Les États-Unis
se sont lancés, à grande échelle, dans l’exploitation du gaz et du pétrole de
schiste sur leur territoire national.
L’effet visible
et immédiat est la division par deux du coût de ces matières premières pour les
utilisateurs. Cet abaissement des coûts entraîne un mouvement de relocalisation
d’activités productrices sur le sol américain.
Le propos n’est
pas d’animer (ou d’envenimer) le débat sur le bien-fondé ou non de
l’exploitation de ces mêmes matières premières qui sommeilleraient en quantité
dans notre sous-sol, mais de s’interroger de la possible influence sur
l’orientation de la politique étrangère des États-Unis engendré par cette
nouvelle donne énergétique.
Nous savons tous
que les interventions militaires américaines hors de leurs frontières sont
motivées, plus ou moins, officiellement par le souci de « sécuriser » les
sources d’approvisionnement en matières premières, le tout sous la pression des
lobbies pétroliers et militaro-industriel. Ces nouvelles ressources dont il est
dit qu’elles rendront les États-Unis auto suffisants, voire exportateurs nets de
ces ressources à l’horizon 2020 (demain en quelque sorte) pourraient, me
semble-t-il, engendrer une révision de la politique étrangère des États-Unis
pour les raisons exposées ci-après.
Il n’est
évidemment pas question de sous-estimer, ni le poids économique des deux
secteurs mentionnés dans le PIB américains, ni la puissance de leurs lobbies et
ce pour quelques années encore, mais certains éléments méritent d’être pris en
considération.
1. On vient de
le voir, la dépendance des États-Unis vis-à-vis des sources d’approvisionnements
« abroad » se réduit à grande vitesse.
2. Le déficit
budgétaire américain va devoir être réduit. L’importance du budget de la défense
en fait, de ce point de vue, une cible de choix pour les amateurs de réduction
de déficits. Le processus en est à ses débuts. Le budget 2013 (525,4 milliards
de $ contre 530 milliards de $ en 2012), est en baisse, certes très légère (-0.1
%) mais l’inflexion par rapport aux années passées, est notable.
3. Le montant
des opérations de guerre est en baisse de 25 %. Il passe de 115,1 à 88,5
milliards de $ (fin du conflit en Irak, réduction des effectifs en Afghanistan,
etc.).
4.
L’opinion publique américaine, qui ne comprend pas pourquoi ses « boys » vont se
faire tuer sur des théâtres d’opérations qu’ils auraient le plus grand mal à
situer sur une mappemonde, se fait plus critique.
5.
Le Defense Strategic Guidance publié par le Pentagone le 5 janvier
2012 titrait « Sustaining US Global Leadership
Priorities for 21 st century
Defense » résumait l’enjeu : dans le contexte de
pression budgétaire qui impose des priorités, comment maintenir l’efficacité
stratégique et la puissance militaire des États-Unis.
Les
États-Unis ont-ils encore comme priorité première de « sauver le monde » et
au-delà en sont-ils capables ? Est-ce un hasard si, dès son installation à la
Maison Blanche Barak Obama à pris la direction de
l’Asie, devenue région prioritaire pour la diplomatie américaine et si, à
l’horizon 2020, 60 % des bâtiments de l’US Navy seront
stationnés en Asie ?
Dans
ce contexte, est-il si absurde d’imaginer un scénario qui conduirait les
États-Unis à se retirer, volontairement ou involontairement (Iran, Irak, Koweït)

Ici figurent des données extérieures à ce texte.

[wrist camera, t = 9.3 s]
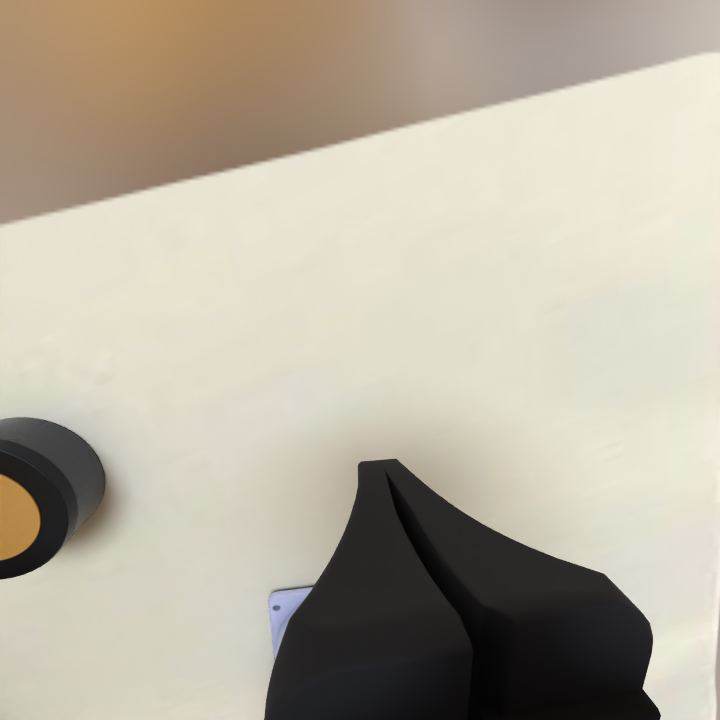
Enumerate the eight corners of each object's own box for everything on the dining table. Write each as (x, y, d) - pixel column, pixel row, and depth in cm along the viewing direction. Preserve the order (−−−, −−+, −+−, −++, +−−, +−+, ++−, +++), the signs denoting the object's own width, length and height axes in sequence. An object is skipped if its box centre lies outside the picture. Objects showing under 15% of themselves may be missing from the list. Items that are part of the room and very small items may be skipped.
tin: (118, 526, 21) (82, 571, 17) (-22, 540, 20) (-86, 590, 17) (91, 411, 19) (46, 438, 16) (-64, 421, 18) (-146, 452, 15)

d’un certain nombre de théâtres d’opérations devenus moins stratégiques du point
de vue de l’approvisionnement en matières premières ?
Le
mouvement s’opère depuis trois ou quatre ans quand bien même des troupes (pardon
des « conseillers ») restent sur le terrain. L’aire de jeu semble se réduire,
tout particulièrement au Moyen-Orient.
Dès
lors les Européens devront bien finir par s’interroger sur le rôle qu’ils vont
avoir à jouer dans une région qui est à leur porte.
La
question mérite, me semble-t-il, quelques réflexions.